§ **What is required**: Reproduce the entry lines starting with the line that contains "family: Pteridaceae" and going on through the line that contains "locality: Maniel Viejo", replacing "collectors" with "collected by" and changing nothing else.

☆ ☆ ☆ ☆ ☆

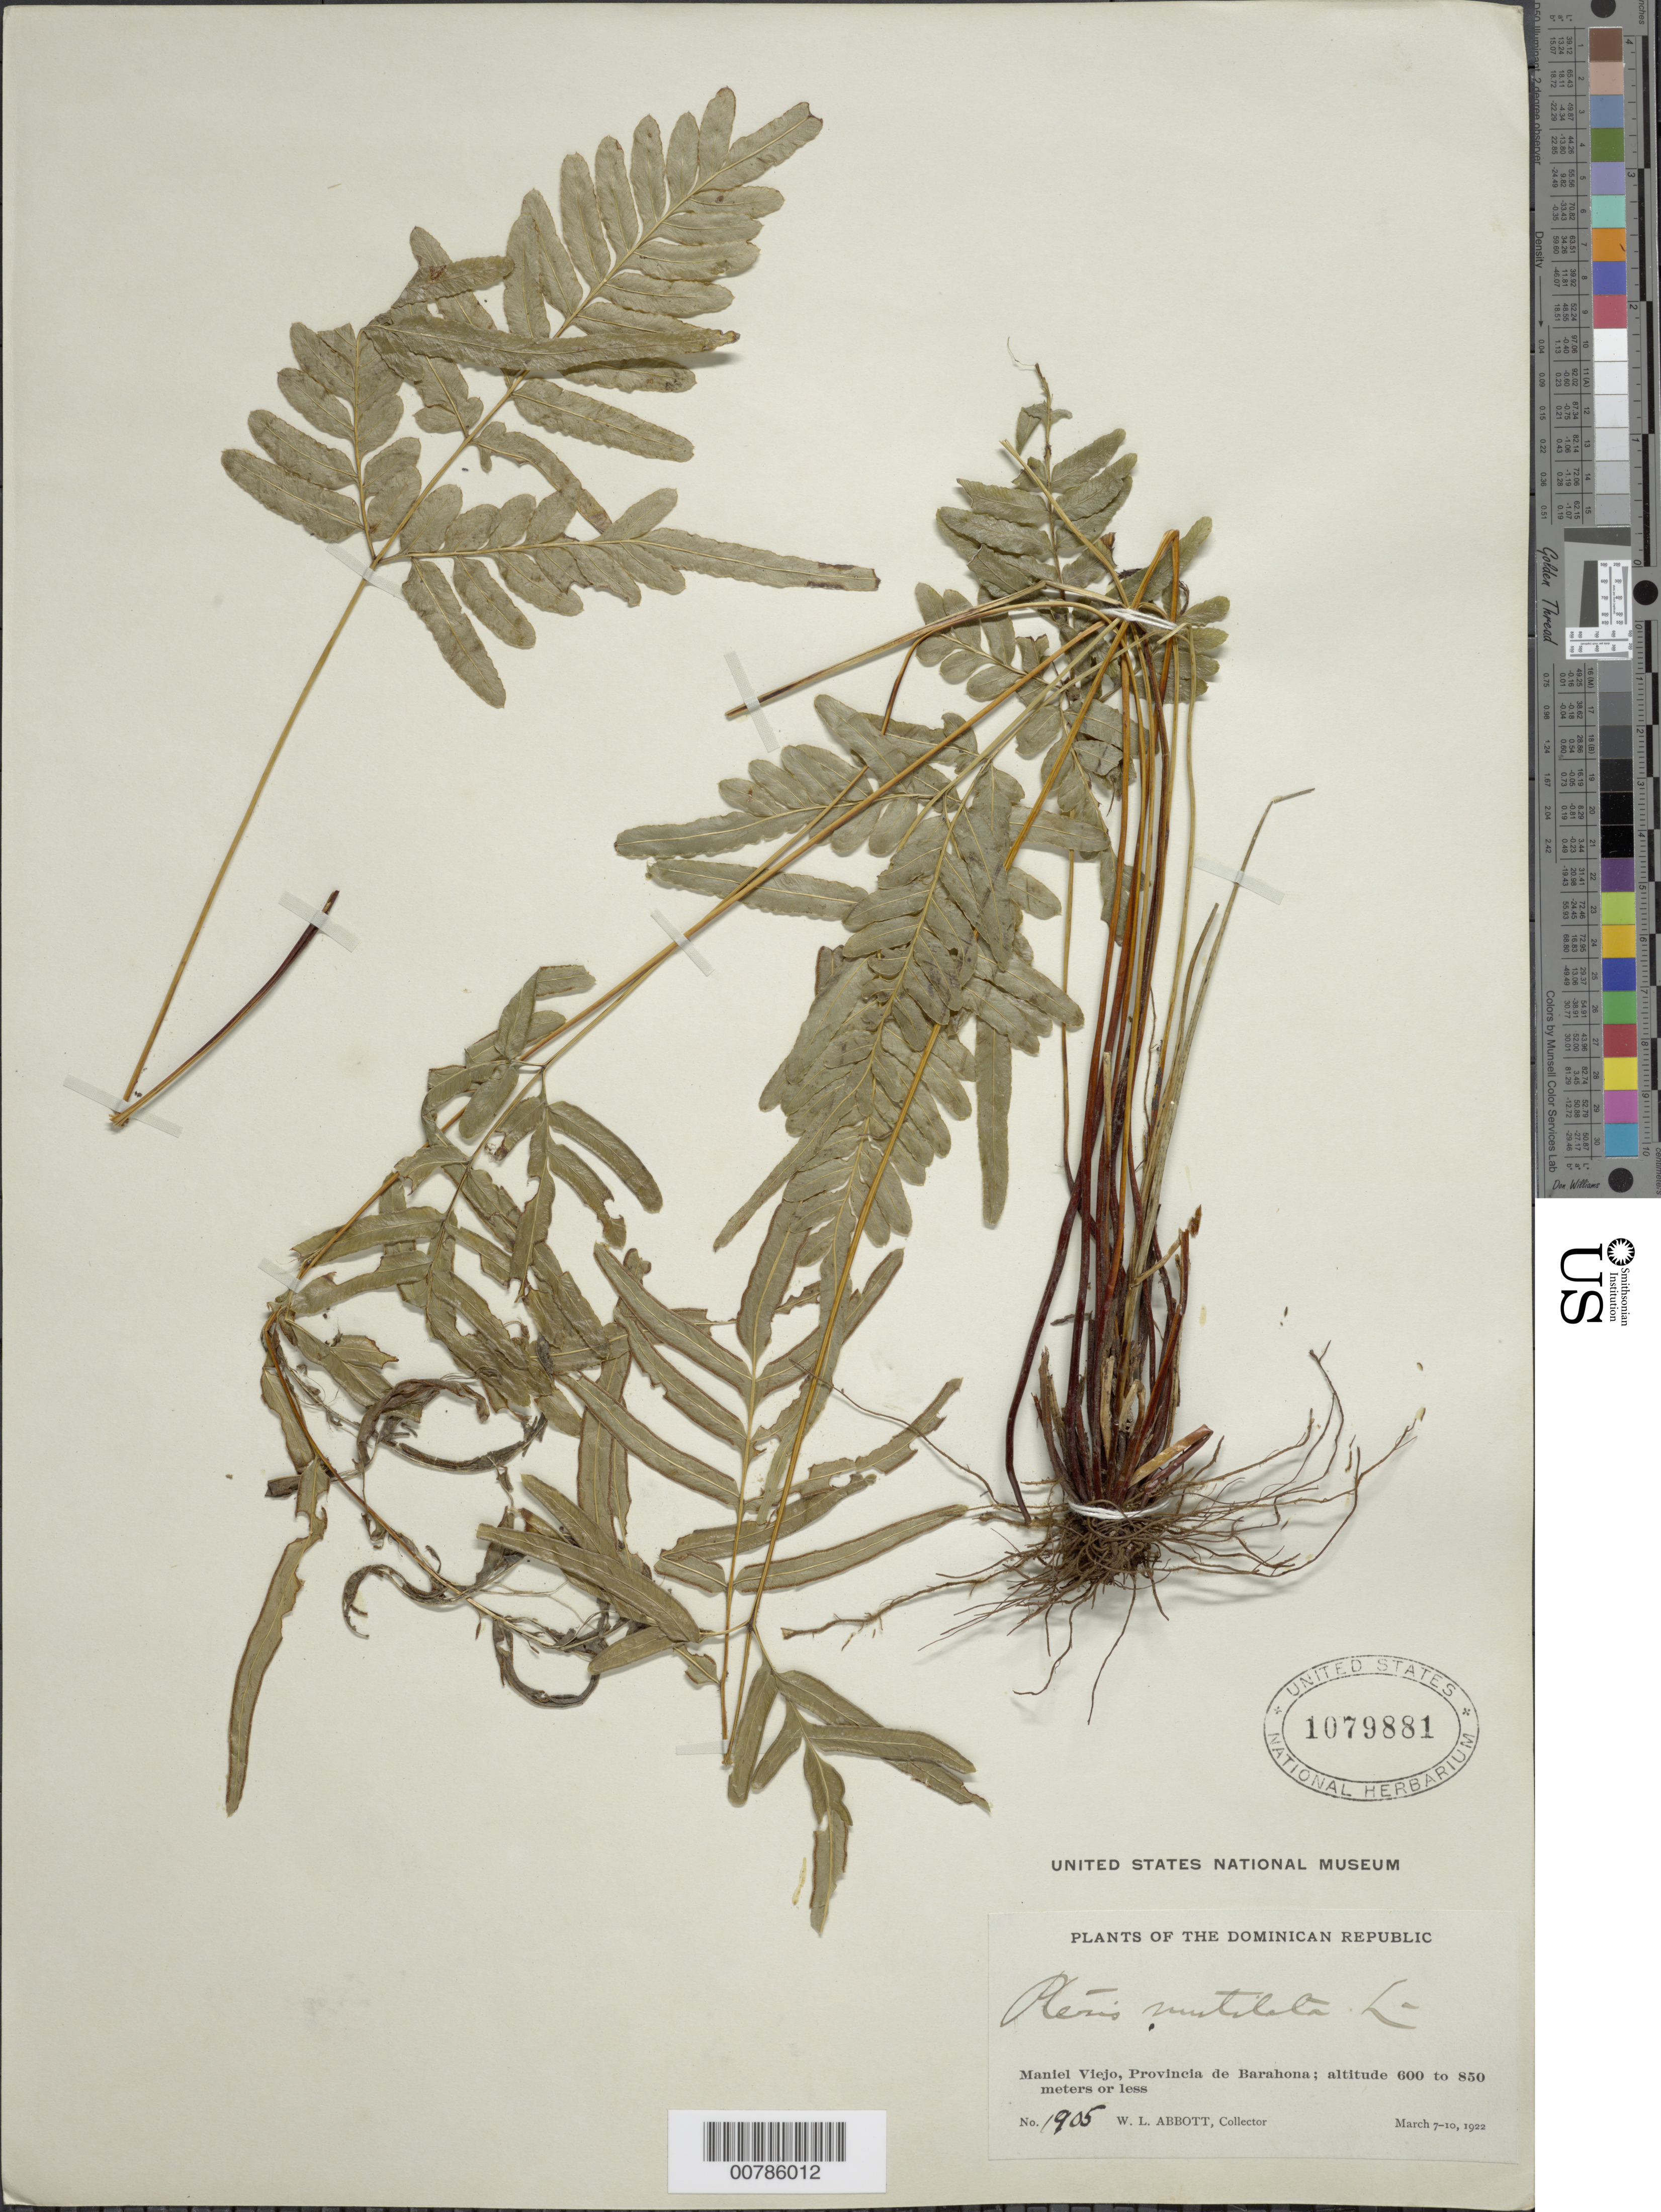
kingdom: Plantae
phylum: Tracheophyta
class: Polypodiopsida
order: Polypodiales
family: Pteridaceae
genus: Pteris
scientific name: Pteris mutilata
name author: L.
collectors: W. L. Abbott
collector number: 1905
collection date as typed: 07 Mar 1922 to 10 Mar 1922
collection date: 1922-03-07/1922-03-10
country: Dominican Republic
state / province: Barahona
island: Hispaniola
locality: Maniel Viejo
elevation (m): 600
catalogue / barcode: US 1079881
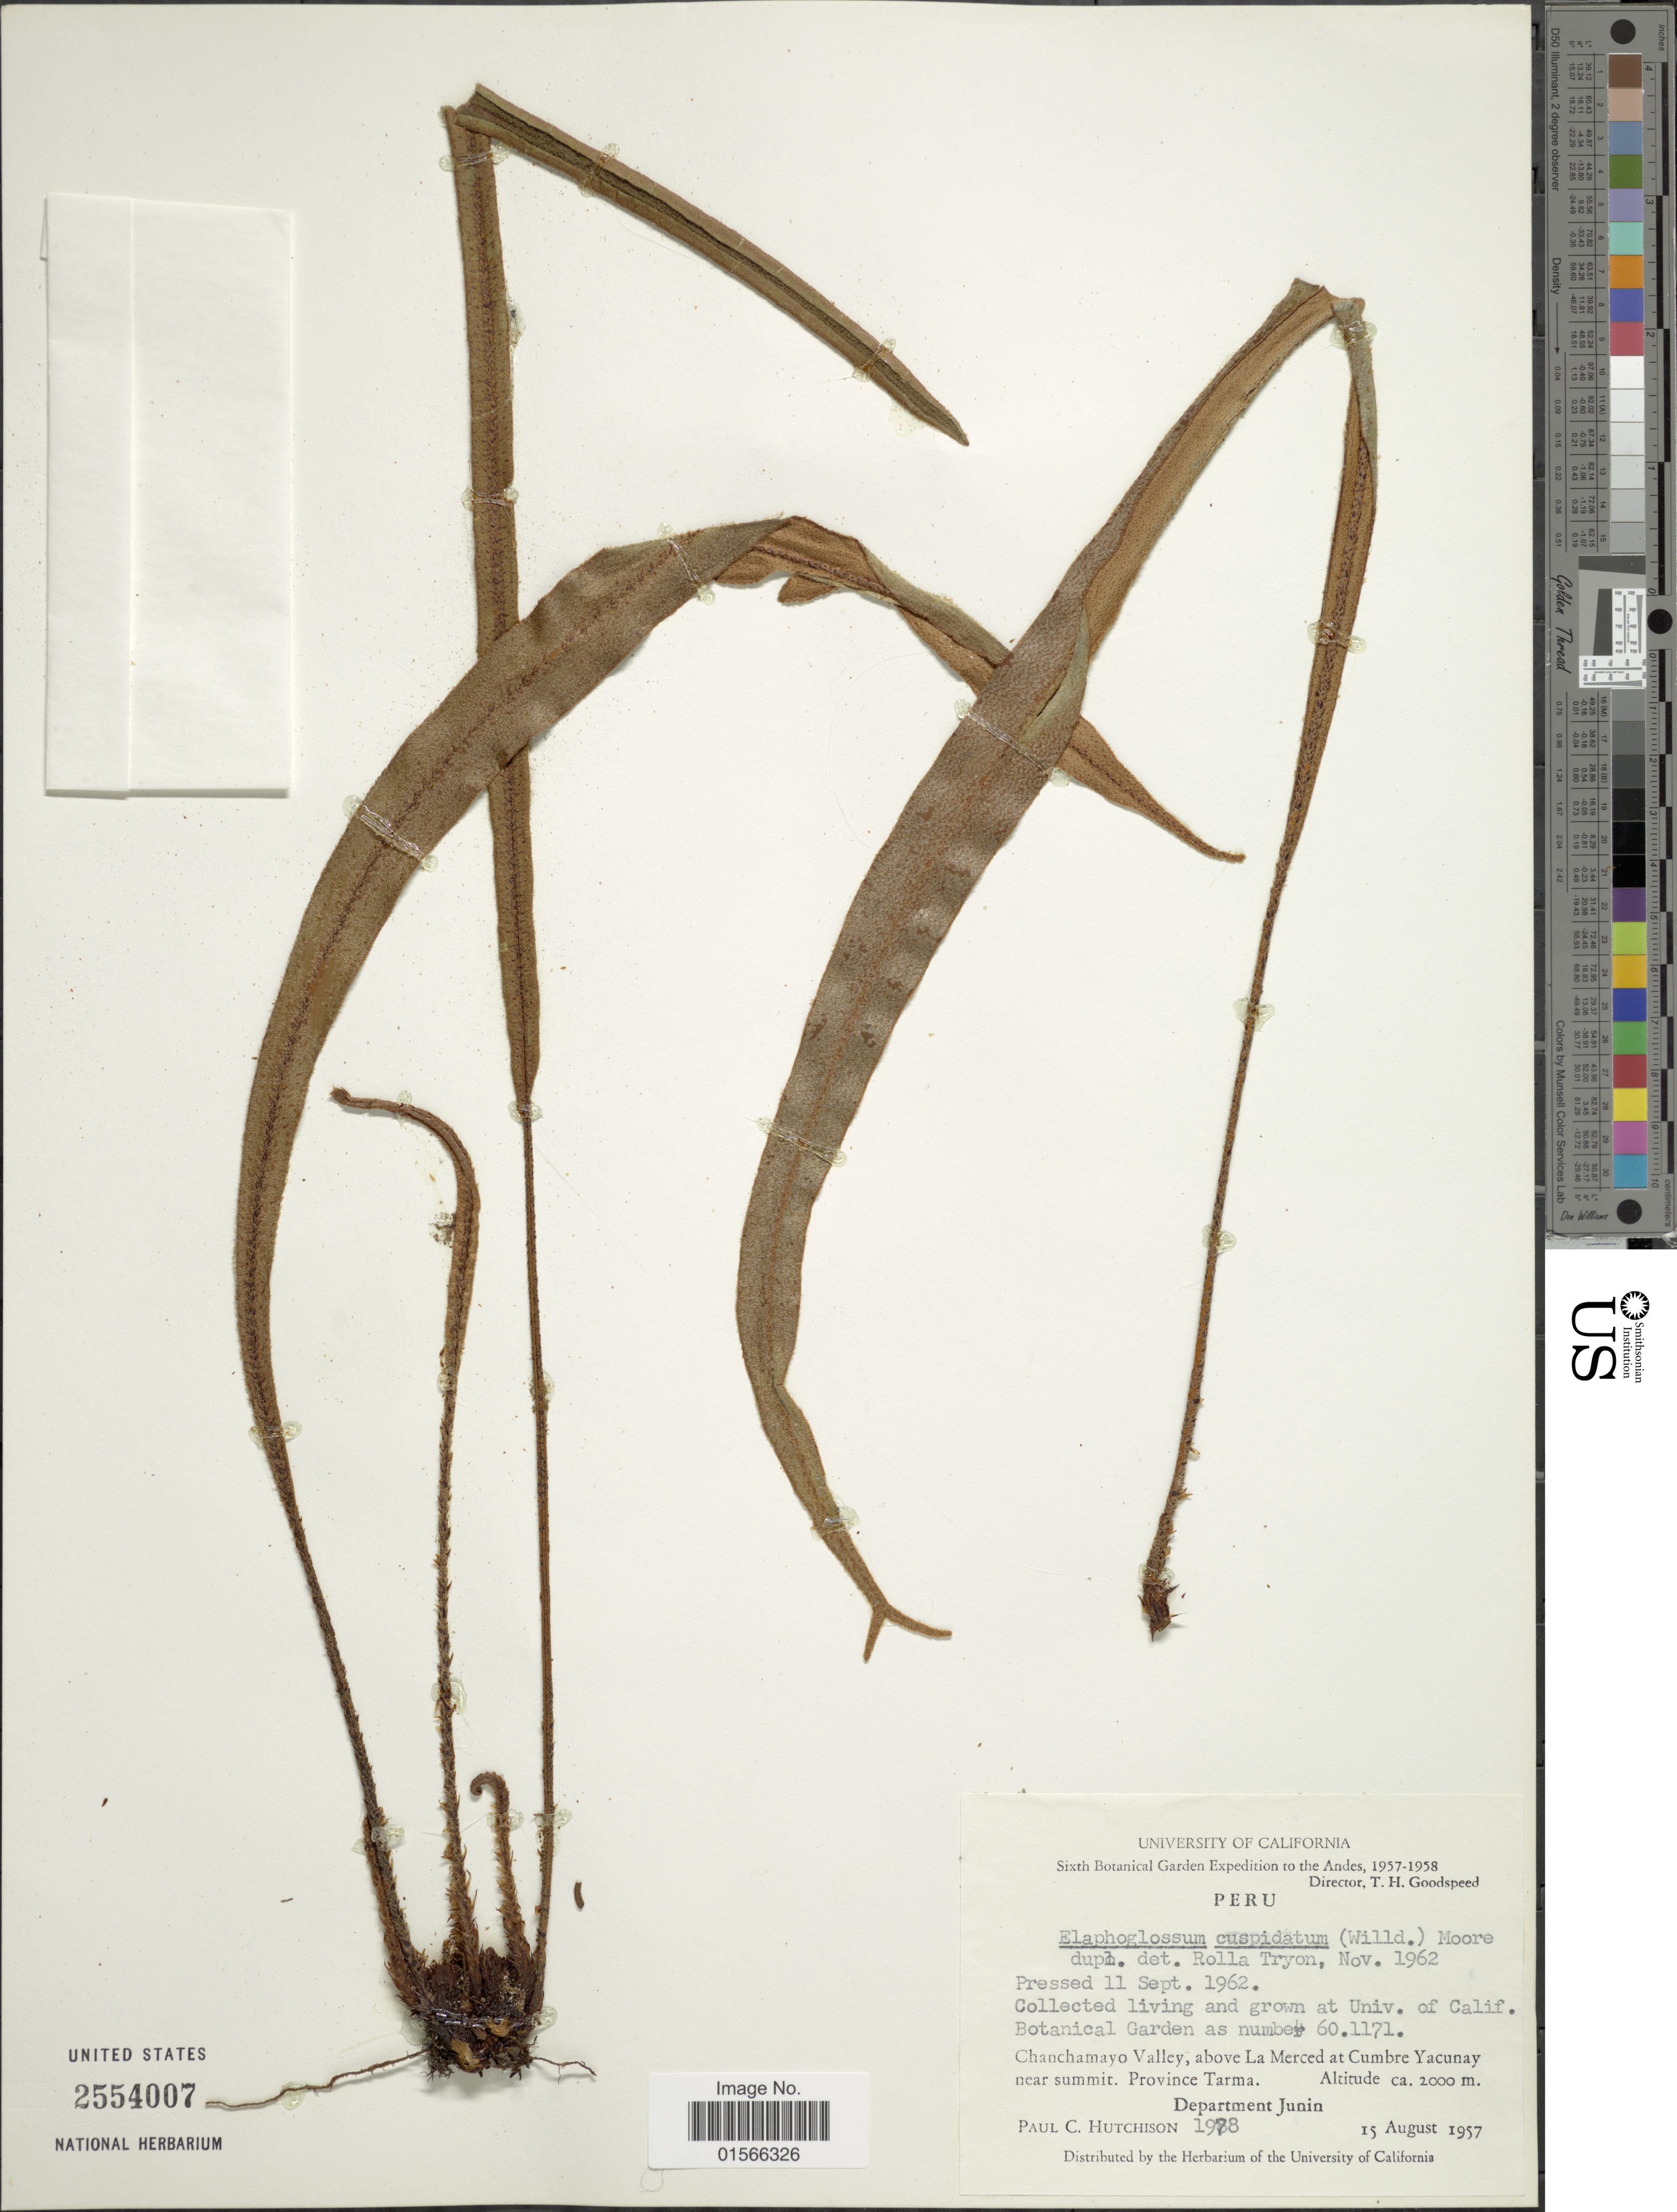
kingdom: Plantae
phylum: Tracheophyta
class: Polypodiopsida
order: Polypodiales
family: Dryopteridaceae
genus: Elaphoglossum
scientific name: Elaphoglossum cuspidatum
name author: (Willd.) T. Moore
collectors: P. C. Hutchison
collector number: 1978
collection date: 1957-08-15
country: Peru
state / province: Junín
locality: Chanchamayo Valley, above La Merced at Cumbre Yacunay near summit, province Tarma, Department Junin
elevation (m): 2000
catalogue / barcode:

☆ ☆ ☆ ☆ ☆

§ **Result**:
family: Pteridaceae
genus: Pteris
scientific name: Pteris mutilata
name author: L.
collected by: W. L. Abbott
collector number: 1905
collection date as typed: 07 Mar 1922 to 10 Mar 1922
collection date: 1922-03-07/1922-03-10
country: Dominican Republic
state / province: Barahona
island: Hispaniola
locality: Maniel Viejo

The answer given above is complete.